Ponte and Croft's Experiments

Ponte and Croft (1998) present the first experiments on the language modeling approach to information retrieval. Their basic approach is the model that we have presented until now. However, we have presented an approach where the language model is a mixture of two multinomials, much as in (Miller et al., 1999, Hiemstra, 2000) rather than Ponte and Croft's multivariate Bernoulli model. The use of multinomials has been standard in most subsequent work in the LM approach and experimental results in IR, as well as evidence from text classification which we consider in Section 13.3 (page ), suggests that it is superior. Ponte and Croft argued strongly for the effectiveness of the term weights that come from the language modeling approach over traditional tf-idf weights. We present a subset of their results in Figure 12.4 where they compare tf-idf to language modeling by evaluating TREC topics 202-250 over TREC disks 2 and 3. The queries are sentence-length natural language queries. The language modeling approach yields significantly better results than their baseline tf-idf based term weighting approach. And indeed the gains shown here have been extended in subsequent work.

Exercises.

• Consider making a language model from the following training text:

  the martian has landed on the latin pop sensation ricky martin

  1. Under a MLE-estimated unigram probability model, what are $P(\mbox{the})$ and $P(\mbox{martian})$?

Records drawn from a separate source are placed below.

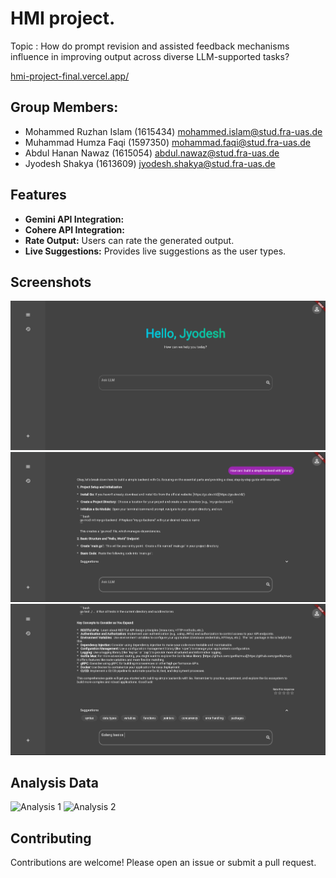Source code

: # HMI project.

Topic : How do prompt revision and assisted feedback mechanisms influence in improving output across diverse LLM-supported tasks?

[hmi-project-final.vercel.app/
](https://hmi-project-final.vercel.app/)

## Group Members:
* Mohammed Ruzhan Islam   (1615434)		mohammed.islam@stud.fra-uas.de
* Muhammad Humza Faqi     (1597350)     mohammad.faqi@stud.fra-uas.de
* Abdul Hanan Nawaz	 	  (1615054)		abdul.nawaz@stud.fra-uas.de
* Jyodesh Shakya	 	  (1613609)		jyodesh.shakya@stud.fra-uas.de

## Features

*   **Gemini API Integration:** 
*   **Cohere API Integration:** 
*   **Rate Output:** Users can rate the generated output.
*   **Live Suggestions:** Provides live suggestions as the user types.

## Screenshots

![Screenshot 1](screenshots/ss1.png)
![Screenshot 2](screenshots/ss2.png)
![Screenshot 3](screenshots/ss3.png)

## Analysis Data

![Analysis 1](screenshots/analysis1.png)
![Analysis 2](screenshots/analysis2.png)


## Contributing

Contributions are welcome! Please open an issue or submit a pull request.
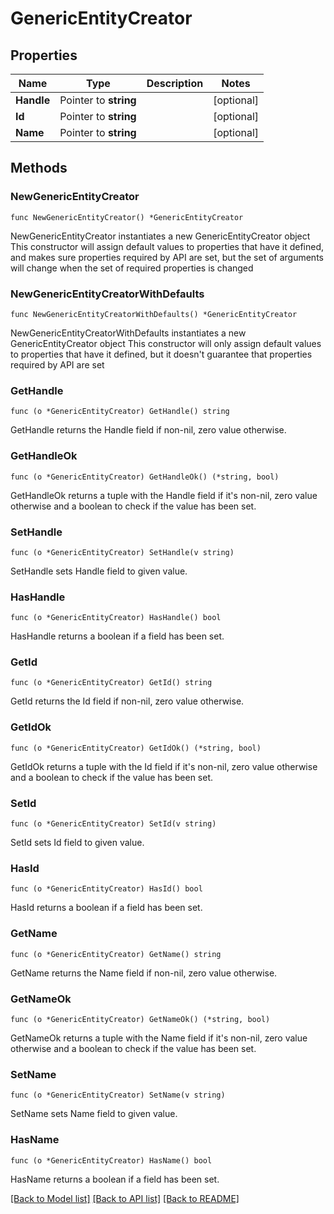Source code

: # GenericEntityCreator

## Properties

Name | Type | Description | Notes
------------ | ------------- | ------------- | -------------
**Handle** | Pointer to **string** |  | [optional] 
**Id** | Pointer to **string** |  | [optional] 
**Name** | Pointer to **string** |  | [optional] 

## Methods

### NewGenericEntityCreator

`func NewGenericEntityCreator() *GenericEntityCreator`

NewGenericEntityCreator instantiates a new GenericEntityCreator object
This constructor will assign default values to properties that have it defined,
and makes sure properties required by API are set, but the set of arguments
will change when the set of required properties is changed

### NewGenericEntityCreatorWithDefaults

`func NewGenericEntityCreatorWithDefaults() *GenericEntityCreator`

NewGenericEntityCreatorWithDefaults instantiates a new GenericEntityCreator object
This constructor will only assign default values to properties that have it defined,
but it doesn't guarantee that properties required by API are set

### GetHandle

`func (o *GenericEntityCreator) GetHandle() string`

GetHandle returns the Handle field if non-nil, zero value otherwise.

### GetHandleOk

`func (o *GenericEntityCreator) GetHandleOk() (*string, bool)`

GetHandleOk returns a tuple with the Handle field if it's non-nil, zero value otherwise
and a boolean to check if the value has been set.

### SetHandle

`func (o *GenericEntityCreator) SetHandle(v string)`

SetHandle sets Handle field to given value.

### HasHandle

`func (o *GenericEntityCreator) HasHandle() bool`

HasHandle returns a boolean if a field has been set.

### GetId

`func (o *GenericEntityCreator) GetId() string`

GetId returns the Id field if non-nil, zero value otherwise.

### GetIdOk

`func (o *GenericEntityCreator) GetIdOk() (*string, bool)`

GetIdOk returns a tuple with the Id field if it's non-nil, zero value otherwise
and a boolean to check if the value has been set.

### SetId

`func (o *GenericEntityCreator) SetId(v string)`

SetId sets Id field to given value.

### HasId

`func (o *GenericEntityCreator) HasId() bool`

HasId returns a boolean if a field has been set.

### GetName

`func (o *GenericEntityCreator) GetName() string`

GetName returns the Name field if non-nil, zero value otherwise.

### GetNameOk

`func (o *GenericEntityCreator) GetNameOk() (*string, bool)`

GetNameOk returns a tuple with the Name field if it's non-nil, zero value otherwise
and a boolean to check if the value has been set.

### SetName

`func (o *GenericEntityCreator) SetName(v string)`

SetName sets Name field to given value.

### HasName

`func (o *GenericEntityCreator) HasName() bool`

HasName returns a boolean if a field has been set.


[[Back to Model list]](../README.md#documentation-for-models) [[Back to API list]](../README.md#documentation-for-api-endpoints) [[Back to README]](../README.md)


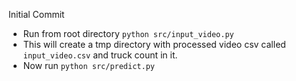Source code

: Initial Commit

- Run from root directory `python src/input_video.py`
- This will create a tmp directory with processed video csv called `input_video.csv` and truck count in it. 
- Now run `python src/predict.py`
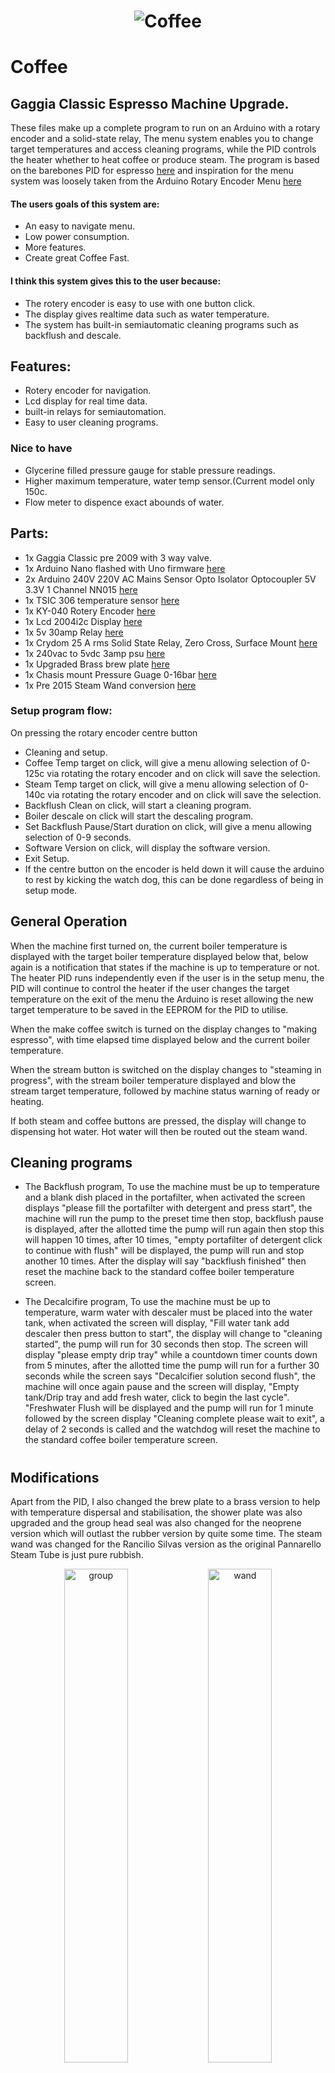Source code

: 
<h1 align="center">
   <img src="https://github.com/jonathanw82/Coffee/blob/master/images/repoimage.jpg" alt="Coffee"/>
 </h1>
 

# Coffee
## Gaggia Classic Espresso Machine Upgrade.
These files make up a complete program to run on an Arduino with a rotary encoder and a solid-state relay,
The menu system enables you to change target temperatures and access cleaning programs, while the PID controls the heater 
whether to heat coffee or produce steam. The program is based on the barebones PID for espresso [here](https://playground.arduino.cc/Main/BarebonesPIDForEspresso/) and inspiration for the menu system was loosely taken from the Arduino Rotary Encoder Menu [here](http://educ8s.tv/arduino-rotary-encoder-menu/)


#### The users goals of this system are:
* An easy to navigate menu.
* Low power consumption.
* More features.
* Create great Coffee Fast.


#### I think this system gives this to the user because:
* The rotery encoder is easy to use with one button click.
* The display gives realtime data such as water temperature.
* The system has built-in semiautomatic cleaning programs such as backflush and descale.

 
 ## Features:
* Rotery encoder for navigation.
* Lcd display for real time data.
* built-in relays for semiautomation.
* Easy to user cleaning programs.
  
  
### Nice to have
* Glycerine filled pressure gauge for stable pressure readings.
* Higher maximum temperature, water temp sensor.(Current model only 150c.
* Flow meter to dispence exact abounds of water.
 
 
## Parts:
* 1x Gaggia Classic pre 2009 with 3 way valve.
* 1x Arduino Nano flashed with Uno firmware [here](https://uk.rs-online.com/web/p/processor-microcontroller-development-kits/1927586?cm_mmc=UK-PLA-DS3A-_-google-_-CSS_UK_EN_Semiconductors_Whoop-_-Processor+%26+Microcontroller+Development+Kits_Whoop-_-1927586&matchtype=&aud-827186183886:pla-365806887317&gclid=CjwKCAjw4MP5BRBtEiwASfwAL1V2_ZPV5CFIHVJwqMWt440qj7niZnY0ZLb_qy5z4QArddATyjpiUBoCdTcQAvD_BwE&gclsrc=aw.ds)
* 2x Arduino 240V 220V AC Mains Sensor Opto Isolator Optocoupler 5V 3.3V 1 Channel NN015 [here](https://webshop2you.com/nl/product/arduino-240v-220v-ac-mains-sensor-opto-isolator-optocoupler-5v-3-3v-1-channel-nn015/)
* 1x TSIC 306 temperature sensor [here](https://uk.rs-online.com/web/p/temperature-sensors-humidity-sensors/1218022?cm_mmc=UK-PLA-DS3A-_-google-_-CSS_UK_EN_Semiconductors_Whoop-_-Temperature+Sensors+%26+Humidity+Sensors_Whoop-_-1218022&matchtype=&pla-304991652191&gclid=CjwKCAjw4MP5BRBtEiwASfwAL1Mm6vmGNY1QsjenYBxqMryW4MPXaiZl-vVgC9BdH6MISGYiW1tLMRoCfooQAvD_BwE&gclsrc=aw.ds)
* 1x KY-040 Rotery Encoder [here](https://www.cricklewoodelectronics.com/Rotary-encoder-module-for-Arduino-KY-040.html?gclid=EAIaIQobChMIybWK-_Pl6QIVS7DtCh2XhAvKEAQYAyABEgKdBPD_BwE) 
* 1x Lcd 2004i2c Display [here](https://www.q26.co.uk/lcd-i2c-display-1602-or-2004-blue-on-white-ideal-for-arduino-or-raspberry-pi)
* 1x 5v 30amp Relay [here](https://robotdyn.com/relay-module-1-relay-5v-30a.html)
* 1x Crydom 25 A rms Solid State Relay, Zero Cross, Surface Mount [here](https://uk.rs-online.com/web/p/solid-state-relays/0346918/)
* 1x 240vac to 5vdc 3amp psu [here](https://uk.farnell.com/mean-well/rs-15-5/power-supply-ac-dc-5v-3a/dp/2816008?gclid=CjwKCAjw4MP5BRBtEiwASfwALzykFUpy0D1NfGwB9AtFk6ge9z51hKcsFSTC2TFxDH8aA4QST4EspxoCu5AQAvD_BwE&gross_price=true&mckv=sYdHUosbD_dc|pcrid|432101776060|plid||kword||match||slid||product|2816008|pgrid|104413864510|ptaid|pla-903929785098|&CMP=KNC-GUK-SHOPPING-CIRCUIT-PROTECTION-NEWSTRUCTURE-Test113-MarinBidding)
* 1x Upgraded Brass brew plate [here](https://www.theespressoshop.co.uk/en/Gaggia-Brass-Shower-Plate-Holder-%C3%B8-57x14mm---WGA16G1002/m-1976.aspx)
* 1x Chasis mount Pressure Guage 0-16bar [here](https://www.mrbean2cup.co.uk/vibiemme-manometer-0-16-bar)
* 1x Pre 2015 Steam Wand conversion [here](https://www.theespressoshop.co.uk/en/GB/Gaggia-Classic-pre-2015-Steam-Tube-Conversion-Kit---10049046/m-1971.aspx?PartnerID=22&utm_source=google&utm_medium=shopping&utm_campaign=UnitedKingdom&gclid=CjwKCAjw4MP5BRBtEiwASfwAL_4M7cJEe2LzkQFlZVfYTnMWm9F29JhH0SmJHmF0dWXiy117YAxrkxoCV5QQAvD_BwE)


### Setup program flow:
On pressing the rotary encoder centre button
* Cleaning and setup.
* Coffee Temp target on click, will give a menu allowing selection of 0-125c via rotating the rotary encoder and on click will save the selection.
* Steam Temp target on click, will give a menu allowing selection of 0-140c via rotating the rotary encoder and on click will save the selection.
* Backflush Clean on click, will start a cleaning program.
* Boiler descale on click will start the descaling program.
* Set Backflush Pause/Start duration on click, will give a menu allowing selection of 0-9 seconds.
* Software Version on click, will display the software version.
* Exit Setup.
* If the centre button on the encoder is held down it will cause the arduino to rest by kicking the watch dog, this can be done regardless of being in setup mode.


## General Operation
When the machine first turned on, the current boiler temperature is displayed with the target boiler temperature displayed below that, below again is a notification that states if the machine is up to temperature or not. The heater PID runs independently even if the user is in the setup menu, the PID will continue to control the heater if the user changes the target temperature on the exit of the menu the Arduino is reset allowing the new target temperature to be saved in the EEPROM for the PID to utilise.

When the make coffee switch is turned on the display changes to "making espresso", with time elapsed time displayed below and the current boiler temperature.

When the stream button is switched on the display changes to "steaming in progress", with the stream boiler temperature displayed and blow the stream target temperature, followed by machine status warning of ready or heating.

If both steam and coffee buttons are pressed, the display will change to dispensing hot water. Hot water will then be routed out the steam wand. 


## Cleaning programs
* The Backflush program, 
To use the machine must be up to temperature and a blank dish placed in the portafilter, when activated the screen displays "please fill the portafilter with detergent and press start", the machine will run the pump to the preset time then stop, backflush pause is displayed, after the allotted time the pump will run again then stop this will happen 10 times, after 10 times, "empty portafilter of detergent click to continue with flush" will be displayed, the pump will run and stop another 10 times. After the display will say "backflush finished" then reset the machine back to the standard coffee boiler temperature screen.

* The Decalcifire program,
To use the machine must be up to temperature, warm water with descaler must be placed into the water tank, when activated the screen will display, "Fill water tank add descaler then press button to start", the display will change to "cleaning started", the pump will run for 30 seconds then stop. The screen will display "please empty drip tray"  while a countdown timer counts down from 5 minutes, after the allotted time the pump will run for a further 30 seconds while the screen says "Decalcifier solution second flush", the machine will once again pause and the screen will display, "Empty tank/Drip tray and add fresh water, click to begin the last cycle". "Freshwater Flush will be displayed and the pump will run for 1 minute followed by the screen display "Cleaning complete please wait to exit", a delay of 2 seconds is called and the watchdog will reset the machine to the standard coffee boiler temperature screen.

#

## Modifications
Apart from the PID, I also changed the brew plate to a brass version to help with temperature dispersal and stabilisation, the shower plate was also upgraded and the group head seal was also changed for the neoprene version which will outlast the rubber version by quite some time. The steam wand was changed for the Rancilio Silvas version as the original Pannarello Steam Tube is just pure rubbish. 


<div align="center">
<img src="https://github.com/jonathanw82/Coffee/blob/master/images/grouphead.jpg" alt="group" width="45%"/>
<img src="https://github.com/jonathanw82/Coffee/blob/master/images/wand.jpg" alt="wand" width="45%"/></div>

I also Installed a chasis mount Pressure Guage that gives quite an accurate display, unfortunately, due to the facet pump the needle jumps about but it is still a good ballpark display and I know I'm getting a good 9 bar brew pressure.

<div align="center">
<img src="https://github.com/jonathanw82/Coffee/blob/master/images/hole.jpg" alt="hole" width="45%"/><img
src="https://github.com/jonathanw82/Coffee/blob/master/images/guage.jpg" alt="guage" width="45%"/></div>

#

### Decals
The decals have changed somewhat during creation, at first we had buttons than moved over to utilise the rotary encoder


<div align="center">
<img src="https://github.com/jonathanw82/Coffee/blob/master/images/coffee decal.jpg" alt="decal1" width="45%"/>
<img src="https://github.com/jonathanw82/Coffee/blob/master/images/coffee decal ver2.jpg" alt="decal2" width="45%"/>
<img src="https://github.com/jonathanw82/Coffee/blob/master/images/control.jpg" alt="control" width="45%"/></div>

#


### When all is said and done this machine pulls a decent cup of coffee
Thanks to the Gaggia Classic having a commercial 85mm portafilter an 18-gram (double) basket my favourite coffee recipes work well.

<div align="center">
<img src="https://github.com/jonathanw82/Coffee/blob/master/images/shot.jpg" alt="shot" width="45%"/>
<img src="https://github.com/jonathanw82/Coffee/blob/master/images/milk.jpg" alt="milk" width="45%"/></div>

#

### My persoanl favorite recipres

My favourite caffeinated coffee has to be Wogan Coffee, Riposo [here](https://wogancoffee.com/product/riposo/) I just love the chocolaty notes this coffee gives as an espresso and a fantastic price.

My favourite Decaffeinated coffee has to be Extract Coffee, SUGARCANE DECAF ESPRESSO [here](https://extractcoffee.co.uk/shop/coffee/hero/sugarcane-decaf-espresso-1kg/) It's just a good satisfying cup!

Both of these coffees lend themselves well to the same  2-1 brew ratio,
* Nice hot machine/group head.
* Water temperature 96-97c.
* 9 bar of brew pressure.
* 18 grams of fine ground on-demand coffee.
* 36 grams in the cup from a 26-30 second brew time.


### Credits:
I would like to thank my friend Cersnic Tebor for his help with this project.

The ideas for the menu system came from here 
http://educ8s.tv/arduino-rotary-encoder-menu/

The Pid to run the heater
https://playground.arduino.cc/Main/BarebonesPIDForEspresso/


##### Media:


All other images are my own.

[Back_to_top](#Coffee)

  2. Under a MLE-estimated bigram model, what are $P(\mbox{sensation}\vert\mbox{pop})$ and $P(\mbox{pop}\vert\mbox{the})$?

• Suppose we have a collection that consists of the 4 documents given in the below table.

  docID	Document text
  1	click go the shears boys click click click
  2	click click
  3	metal here
  4	metal shears click here

  Build a query likelihood language model for this document collection. Assume a mixture model between the documents and the collection, with both weighted at 0.5. Maximum likelihood estimation (mle) is used to estimate both as unigram models. Work out the model probabilities of the queries click, shears, and hence click shears for each document, and use those probabilities to rank the documents returned by each query. Fill in these probabilities in the below table:

  Query	Doc 1	Doc 2	Doc 3	Doc 4
  click
  shears
  click shears

  What is the final ranking of the documents for the query click shears?

• Using the calculations in Exercise 12.2.3 as inspiration or as examples where appropriate, write one sentence each describing the treatment that the model in Equation 102 gives to each of the following quantities. Include whether it is present in the model or not and whether the effect is raw or scaled.
  1. Term frequency in a document
  2. Collection frequency of a term
  3. Document frequency of a term
  4. Length normalization of a term

• In the mixture model approach to the query likelihood model (Equation 104), the probability estimate of a term is based on the term frequency of a word in a document, and the collection frequency of the word. Doing this certainly guarantees that each term of a query (in the vocabulary) has a non-zero chance of being generated by each document. But it has a more subtle but important effect of implementing a form of term weighting, related to what we saw in Chapter 6 . Explain how this works. In particular, include in your answer a concrete numeric example showing this term weighting at work.